Alawi, who previously ran the Red Sea Mall, said: “The Red Sea Mall, for example, would provide at least 12 cinema screens, with at least 300 seats each, currently being built.”
He explained that the flow of capital abroad throughout the year was not justified, and greatly hurt the Saudi economy. Alwai said that 6.5 million cinema tickets are booked annually online in Bahrain, of which 5 million are from Saudi Arabia.
“SR80 billion ($21.3 billion) is spent annually outside the country. The Vision (2030) aims to keep 50 percent of them domestically. The cinema decision can revive transport, subsistence, contracting companies and jobs for Saudis.”
Ryan Kadouri, director of the Red Sea Mall, told Arab News that the decision is great and will have a positive impact on the retail sector, will create a huge economic momentum in doubling the number of visitors to malls and will revive markets after the recession experienced in the past two years.
“It will provide support to the local market and create great job opportunities for Saudis.

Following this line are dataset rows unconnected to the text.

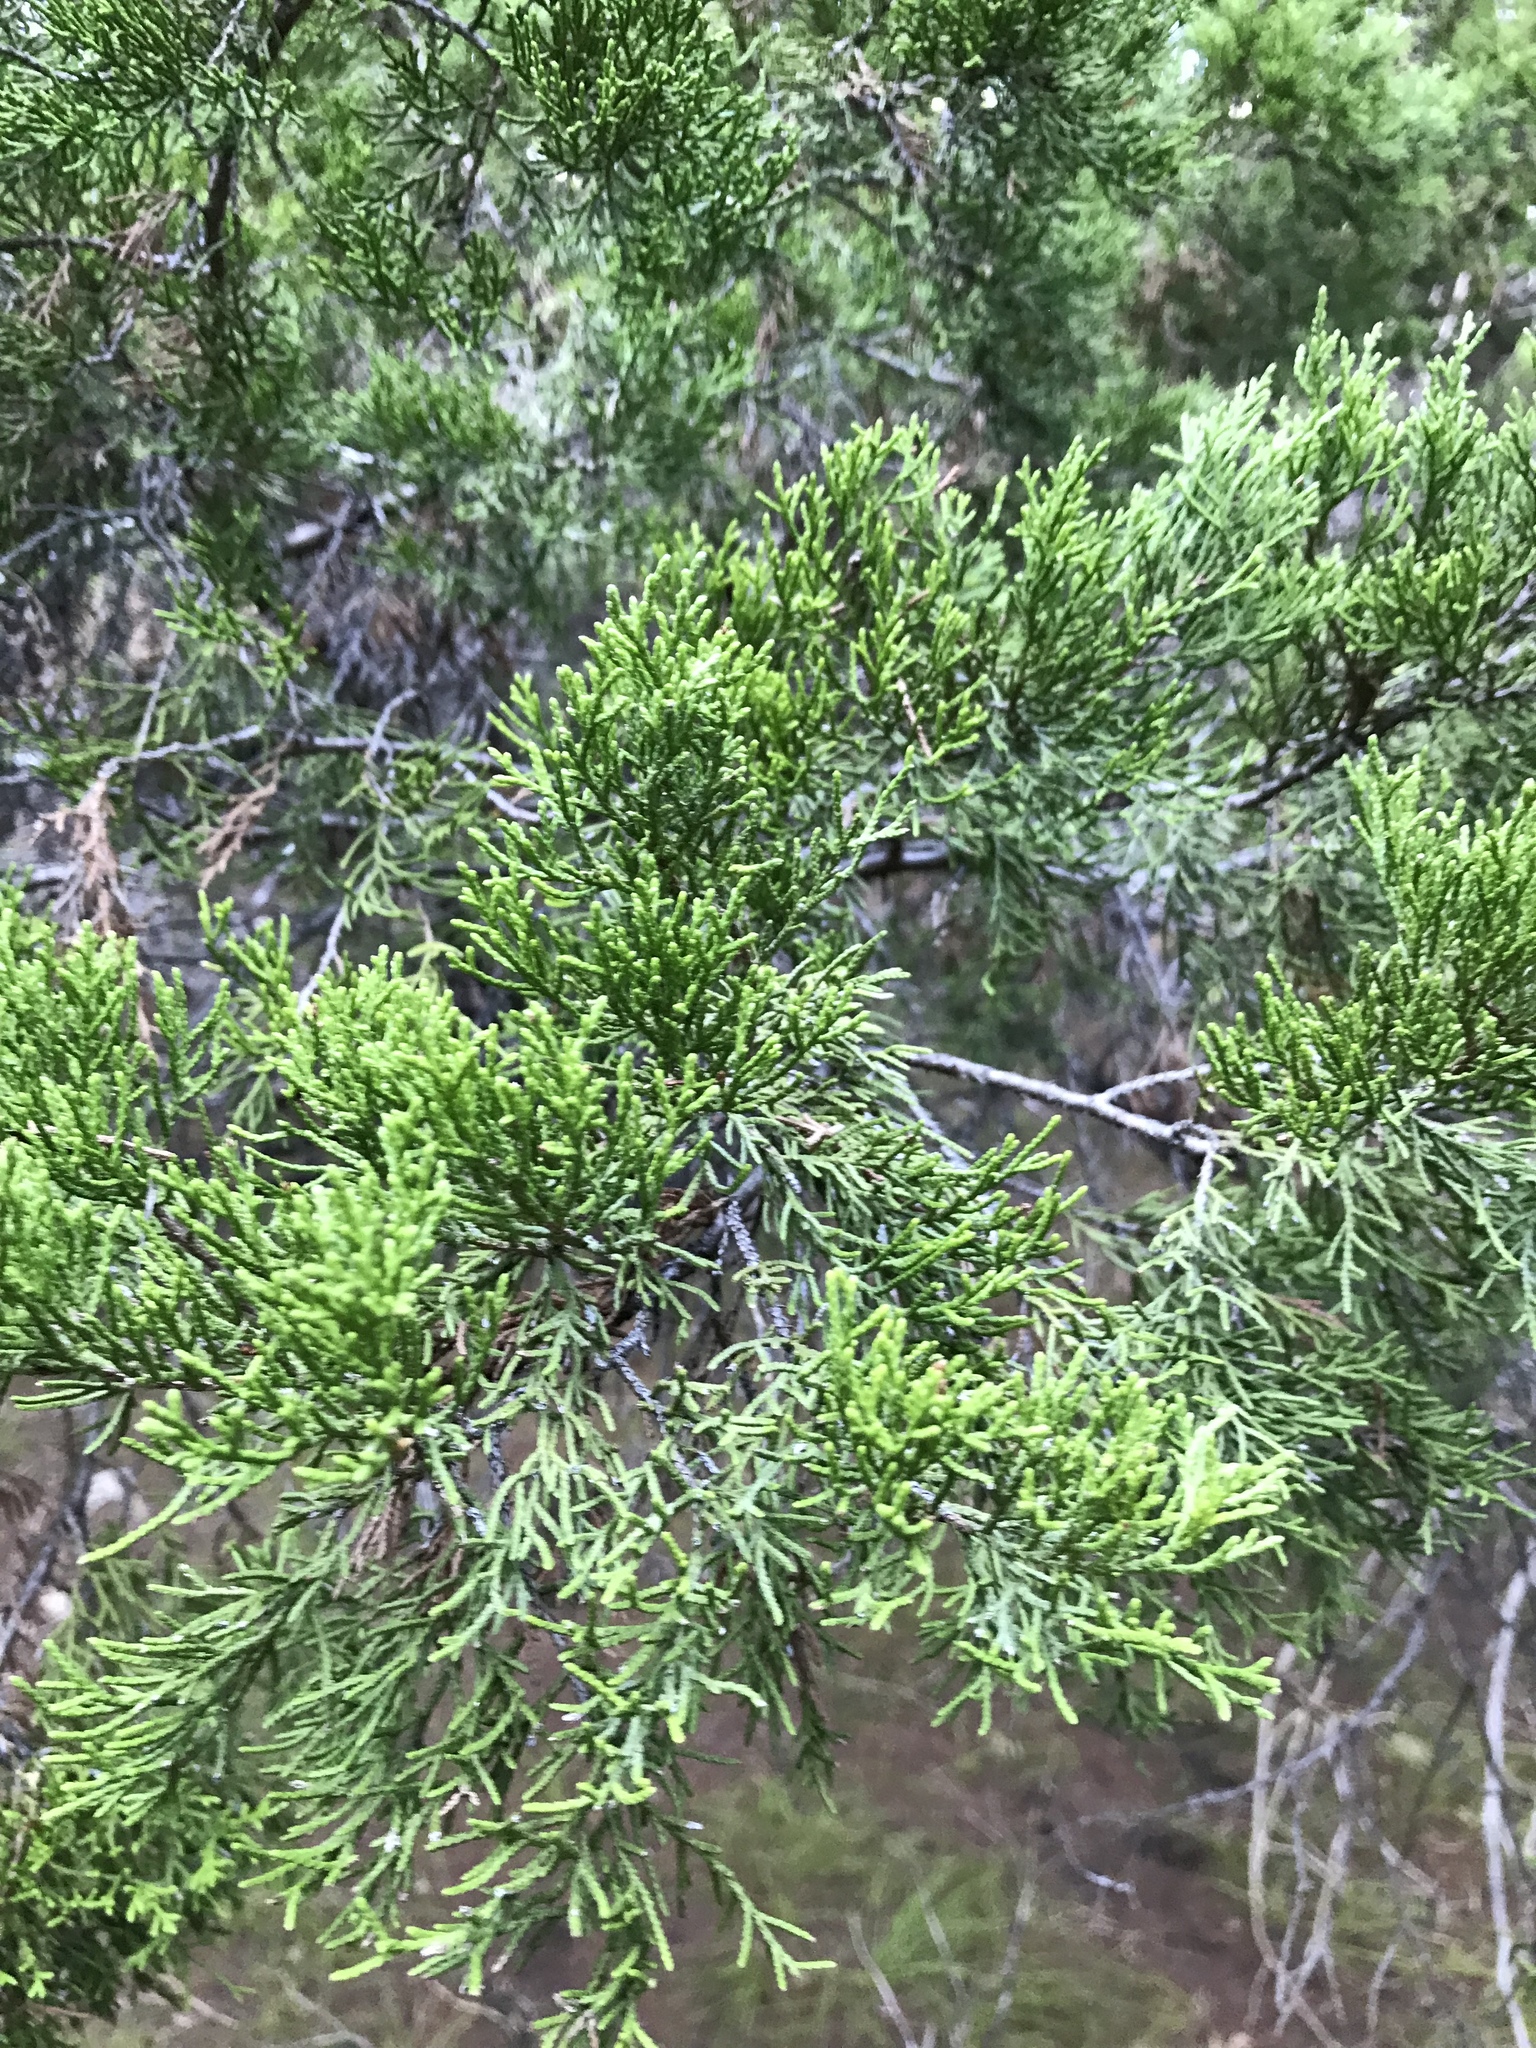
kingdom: Plantae
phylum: Tracheophyta
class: Pinopsida
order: Pinales
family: Cupressaceae
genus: Juniperus
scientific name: Juniperus ashei
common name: Mexican juniper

It will help increase the number of visitors to the malls.”
He said the volume of visitors accustomed to traveling abroad is expected to reach 21 million to the Red Sea Mall in 2018 from 18 million visitors in 2017.
Kadouri said: “Cinema projects are expected to take time because they are linked to specialized international companies, and all are waiting for the official mechanisms. We are in the process of preparation. The market will recover significantly.”
He pointed out that commercial malls are looking for open spaces and to keep pace with the variables of the market.
“The right operator should be chosen as well as the importance of quality, transfer of expertise and the use of modern technologies … and the allocation of showrooms for different segments of society, and so on.”